One child and four adults (the licensee, the licensee’s husband, and two adult residents) were present during the visit. The four adults received criminal record clearance from the department.

LPA inspected Bedroom #1 to identify any potential health and safety hazards. Bedroom # 1 will primarily serve as an area for children to nap. The space is well-maintained and features appropriate ventilation and heating. Electrical outlets and an open floor space heater were observed to be properly covered. Additionally, playpens are readily available for the children to nap in. Furthermore, Bedroom # 1 is equipped with a functioning carbon monoxide detector located outside of the room and a smoke detector in the room.

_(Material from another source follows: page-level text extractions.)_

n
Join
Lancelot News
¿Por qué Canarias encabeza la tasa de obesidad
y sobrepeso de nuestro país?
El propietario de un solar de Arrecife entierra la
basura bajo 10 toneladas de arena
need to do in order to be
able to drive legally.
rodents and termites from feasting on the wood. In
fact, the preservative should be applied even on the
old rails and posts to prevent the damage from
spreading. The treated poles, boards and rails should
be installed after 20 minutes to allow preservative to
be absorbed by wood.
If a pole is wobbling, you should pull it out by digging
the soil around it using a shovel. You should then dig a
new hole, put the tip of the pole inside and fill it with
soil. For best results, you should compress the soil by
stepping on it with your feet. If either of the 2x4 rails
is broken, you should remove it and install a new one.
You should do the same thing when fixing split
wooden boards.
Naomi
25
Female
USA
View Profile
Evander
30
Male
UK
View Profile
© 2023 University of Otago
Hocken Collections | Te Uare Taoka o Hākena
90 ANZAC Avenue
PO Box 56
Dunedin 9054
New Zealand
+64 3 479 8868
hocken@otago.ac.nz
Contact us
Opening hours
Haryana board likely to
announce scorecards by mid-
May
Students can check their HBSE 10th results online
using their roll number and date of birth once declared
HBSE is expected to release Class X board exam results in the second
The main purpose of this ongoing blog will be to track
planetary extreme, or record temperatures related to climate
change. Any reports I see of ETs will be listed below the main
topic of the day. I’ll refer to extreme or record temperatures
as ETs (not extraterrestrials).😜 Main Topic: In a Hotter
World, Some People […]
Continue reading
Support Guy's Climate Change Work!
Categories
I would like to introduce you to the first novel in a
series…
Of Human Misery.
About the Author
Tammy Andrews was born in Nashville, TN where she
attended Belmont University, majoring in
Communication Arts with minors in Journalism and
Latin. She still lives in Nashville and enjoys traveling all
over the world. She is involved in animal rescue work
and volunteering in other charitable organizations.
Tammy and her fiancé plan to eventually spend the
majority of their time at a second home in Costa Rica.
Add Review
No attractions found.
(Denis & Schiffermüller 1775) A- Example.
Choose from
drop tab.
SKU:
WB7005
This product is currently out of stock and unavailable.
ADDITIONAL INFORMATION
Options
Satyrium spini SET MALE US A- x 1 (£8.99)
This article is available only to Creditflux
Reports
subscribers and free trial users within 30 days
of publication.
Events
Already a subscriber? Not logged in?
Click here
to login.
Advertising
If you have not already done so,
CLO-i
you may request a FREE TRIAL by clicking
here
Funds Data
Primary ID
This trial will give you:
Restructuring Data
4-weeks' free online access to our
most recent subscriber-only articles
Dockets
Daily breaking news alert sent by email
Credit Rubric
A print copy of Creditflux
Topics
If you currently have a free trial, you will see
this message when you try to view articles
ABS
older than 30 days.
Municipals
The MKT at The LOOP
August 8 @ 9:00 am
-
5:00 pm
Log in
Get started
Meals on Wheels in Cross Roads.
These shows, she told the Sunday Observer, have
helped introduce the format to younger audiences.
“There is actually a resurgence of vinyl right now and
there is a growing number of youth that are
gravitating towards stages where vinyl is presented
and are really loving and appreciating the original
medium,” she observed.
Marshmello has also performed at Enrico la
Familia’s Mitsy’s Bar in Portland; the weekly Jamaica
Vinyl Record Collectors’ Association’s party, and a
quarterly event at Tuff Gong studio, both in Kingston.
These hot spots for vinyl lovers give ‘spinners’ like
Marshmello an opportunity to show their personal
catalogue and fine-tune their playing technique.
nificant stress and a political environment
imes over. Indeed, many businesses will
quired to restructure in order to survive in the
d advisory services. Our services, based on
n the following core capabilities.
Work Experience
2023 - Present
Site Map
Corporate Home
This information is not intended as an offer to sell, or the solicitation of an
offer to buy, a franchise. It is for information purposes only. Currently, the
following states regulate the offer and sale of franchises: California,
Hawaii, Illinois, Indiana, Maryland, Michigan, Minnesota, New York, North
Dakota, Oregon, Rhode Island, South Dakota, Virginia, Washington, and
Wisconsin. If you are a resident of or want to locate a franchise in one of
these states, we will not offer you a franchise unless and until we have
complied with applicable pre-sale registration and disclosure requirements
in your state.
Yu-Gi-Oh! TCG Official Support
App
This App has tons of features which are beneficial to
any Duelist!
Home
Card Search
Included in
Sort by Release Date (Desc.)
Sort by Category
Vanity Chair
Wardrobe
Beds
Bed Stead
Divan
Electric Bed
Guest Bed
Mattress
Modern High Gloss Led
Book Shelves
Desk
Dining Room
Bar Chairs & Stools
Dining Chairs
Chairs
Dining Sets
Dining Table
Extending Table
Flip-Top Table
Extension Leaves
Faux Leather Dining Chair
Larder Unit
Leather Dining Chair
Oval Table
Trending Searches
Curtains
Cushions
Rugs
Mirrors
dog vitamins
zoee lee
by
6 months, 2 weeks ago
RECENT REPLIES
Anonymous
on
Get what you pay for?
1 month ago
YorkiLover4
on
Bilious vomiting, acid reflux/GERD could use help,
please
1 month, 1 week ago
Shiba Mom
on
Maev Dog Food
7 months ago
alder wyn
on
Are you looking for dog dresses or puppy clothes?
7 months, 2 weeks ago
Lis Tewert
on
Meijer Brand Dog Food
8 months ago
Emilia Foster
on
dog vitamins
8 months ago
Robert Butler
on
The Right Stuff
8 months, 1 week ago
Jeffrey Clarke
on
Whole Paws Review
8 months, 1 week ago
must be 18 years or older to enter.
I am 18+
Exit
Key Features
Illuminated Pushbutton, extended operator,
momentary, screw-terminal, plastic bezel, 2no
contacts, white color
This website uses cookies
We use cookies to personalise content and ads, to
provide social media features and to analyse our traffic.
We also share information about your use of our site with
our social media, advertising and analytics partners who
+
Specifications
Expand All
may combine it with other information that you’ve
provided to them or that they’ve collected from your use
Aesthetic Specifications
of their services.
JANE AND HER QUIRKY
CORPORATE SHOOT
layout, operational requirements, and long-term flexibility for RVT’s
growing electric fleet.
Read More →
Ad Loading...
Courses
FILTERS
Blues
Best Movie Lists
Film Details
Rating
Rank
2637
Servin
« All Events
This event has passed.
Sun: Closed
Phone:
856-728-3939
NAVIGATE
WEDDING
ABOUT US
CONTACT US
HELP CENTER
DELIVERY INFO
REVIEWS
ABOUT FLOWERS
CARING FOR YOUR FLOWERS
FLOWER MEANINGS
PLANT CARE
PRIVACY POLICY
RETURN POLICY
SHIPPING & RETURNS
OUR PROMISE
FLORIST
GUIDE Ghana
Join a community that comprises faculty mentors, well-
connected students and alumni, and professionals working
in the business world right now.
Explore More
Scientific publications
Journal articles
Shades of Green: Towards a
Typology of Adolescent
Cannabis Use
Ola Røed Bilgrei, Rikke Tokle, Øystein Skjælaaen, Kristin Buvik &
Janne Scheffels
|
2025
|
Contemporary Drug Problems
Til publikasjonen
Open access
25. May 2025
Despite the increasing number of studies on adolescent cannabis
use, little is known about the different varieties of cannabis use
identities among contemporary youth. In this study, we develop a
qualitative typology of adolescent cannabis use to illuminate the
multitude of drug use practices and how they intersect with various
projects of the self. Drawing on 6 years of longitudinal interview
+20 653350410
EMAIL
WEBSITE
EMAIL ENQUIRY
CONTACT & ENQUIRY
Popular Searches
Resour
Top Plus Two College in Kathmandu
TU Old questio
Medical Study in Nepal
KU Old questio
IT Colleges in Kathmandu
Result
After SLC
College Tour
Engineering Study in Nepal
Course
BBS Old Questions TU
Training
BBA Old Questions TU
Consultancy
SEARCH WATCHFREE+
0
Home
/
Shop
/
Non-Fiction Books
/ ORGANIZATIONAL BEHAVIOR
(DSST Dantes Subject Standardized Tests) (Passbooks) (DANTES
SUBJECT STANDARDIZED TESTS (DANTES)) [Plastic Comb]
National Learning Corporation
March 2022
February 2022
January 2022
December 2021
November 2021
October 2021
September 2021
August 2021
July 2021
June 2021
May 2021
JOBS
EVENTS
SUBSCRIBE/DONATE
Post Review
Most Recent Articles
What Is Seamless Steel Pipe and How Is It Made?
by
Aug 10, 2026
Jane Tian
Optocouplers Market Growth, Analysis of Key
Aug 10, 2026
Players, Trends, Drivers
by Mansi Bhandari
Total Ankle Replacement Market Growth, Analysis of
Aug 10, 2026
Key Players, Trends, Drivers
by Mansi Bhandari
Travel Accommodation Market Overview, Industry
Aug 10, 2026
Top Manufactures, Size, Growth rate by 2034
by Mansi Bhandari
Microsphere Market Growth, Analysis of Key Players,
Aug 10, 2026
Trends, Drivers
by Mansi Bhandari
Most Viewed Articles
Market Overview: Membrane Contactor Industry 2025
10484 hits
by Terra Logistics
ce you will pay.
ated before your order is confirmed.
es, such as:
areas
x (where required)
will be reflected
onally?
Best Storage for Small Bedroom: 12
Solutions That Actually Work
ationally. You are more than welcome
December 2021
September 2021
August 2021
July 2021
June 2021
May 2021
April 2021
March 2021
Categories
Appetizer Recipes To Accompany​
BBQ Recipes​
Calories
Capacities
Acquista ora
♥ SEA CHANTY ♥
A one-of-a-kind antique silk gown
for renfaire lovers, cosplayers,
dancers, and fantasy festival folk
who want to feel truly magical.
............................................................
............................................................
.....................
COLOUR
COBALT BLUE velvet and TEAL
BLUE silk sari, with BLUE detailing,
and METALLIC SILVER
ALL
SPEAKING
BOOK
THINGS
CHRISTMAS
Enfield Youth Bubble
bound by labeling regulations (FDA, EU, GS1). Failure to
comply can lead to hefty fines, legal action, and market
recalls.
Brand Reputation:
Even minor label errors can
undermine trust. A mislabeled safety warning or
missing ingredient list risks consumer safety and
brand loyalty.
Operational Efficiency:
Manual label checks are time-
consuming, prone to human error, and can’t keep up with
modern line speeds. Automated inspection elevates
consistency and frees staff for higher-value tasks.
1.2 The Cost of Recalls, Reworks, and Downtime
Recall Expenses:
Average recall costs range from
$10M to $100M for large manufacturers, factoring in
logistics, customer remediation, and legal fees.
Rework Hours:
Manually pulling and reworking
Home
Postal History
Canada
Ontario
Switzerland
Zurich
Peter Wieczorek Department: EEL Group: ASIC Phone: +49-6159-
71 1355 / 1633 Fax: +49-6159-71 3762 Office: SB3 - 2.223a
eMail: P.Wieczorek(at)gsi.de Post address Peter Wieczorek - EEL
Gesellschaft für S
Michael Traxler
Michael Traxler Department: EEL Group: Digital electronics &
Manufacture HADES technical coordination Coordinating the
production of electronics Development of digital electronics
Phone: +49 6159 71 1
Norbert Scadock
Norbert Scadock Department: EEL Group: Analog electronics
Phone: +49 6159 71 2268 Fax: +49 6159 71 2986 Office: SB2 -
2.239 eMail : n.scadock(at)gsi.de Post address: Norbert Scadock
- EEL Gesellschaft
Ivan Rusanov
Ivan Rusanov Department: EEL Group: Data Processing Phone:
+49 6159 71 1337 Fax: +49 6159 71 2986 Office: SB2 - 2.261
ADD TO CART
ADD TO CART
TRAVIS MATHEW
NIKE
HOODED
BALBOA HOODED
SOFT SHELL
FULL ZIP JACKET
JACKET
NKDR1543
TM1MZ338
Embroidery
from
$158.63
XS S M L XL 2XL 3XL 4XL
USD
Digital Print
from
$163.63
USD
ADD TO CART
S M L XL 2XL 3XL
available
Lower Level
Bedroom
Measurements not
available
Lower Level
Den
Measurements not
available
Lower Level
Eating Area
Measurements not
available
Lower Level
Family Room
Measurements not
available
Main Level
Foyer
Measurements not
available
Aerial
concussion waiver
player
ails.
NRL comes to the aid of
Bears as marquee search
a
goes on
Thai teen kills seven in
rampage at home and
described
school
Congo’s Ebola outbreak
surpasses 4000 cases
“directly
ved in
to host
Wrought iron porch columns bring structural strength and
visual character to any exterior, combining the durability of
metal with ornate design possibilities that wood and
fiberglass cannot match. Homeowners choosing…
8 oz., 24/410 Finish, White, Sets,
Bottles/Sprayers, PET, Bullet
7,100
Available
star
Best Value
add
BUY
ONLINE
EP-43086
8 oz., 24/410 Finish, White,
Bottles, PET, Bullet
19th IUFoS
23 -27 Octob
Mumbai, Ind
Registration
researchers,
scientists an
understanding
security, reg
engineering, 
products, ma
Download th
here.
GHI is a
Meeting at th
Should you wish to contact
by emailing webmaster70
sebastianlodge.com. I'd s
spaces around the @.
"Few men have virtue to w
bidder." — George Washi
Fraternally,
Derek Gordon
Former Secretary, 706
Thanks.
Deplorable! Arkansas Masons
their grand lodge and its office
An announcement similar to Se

The LPA will recommend Bedroom # 1 be added to her daycare, effective 8/7/2024.

A copy of today's report was given to the Licensee, Adriany Rodrigues.

A Notice of Site Visit was given and must remain posted for 30 days.

Exit interview conducted and report was reviewed with the Licensee, Adriany Rodrigues.

SUPERVISORS NAME: Daniel J Oquendo
LICENSING EVALUATOR NAME: Hanson Leong
LICENSING EVALUATOR SIGNATURE: DATE: 08/07/2024
I acknowledge receipt of this form and understand my licensing appeal rights as explained and received.
FACILITY REPRESENTATIVE SIGNATURE: DATE: 08/07/2024
This report must be available at Child Care and Group Home facilities for public review for 3 years.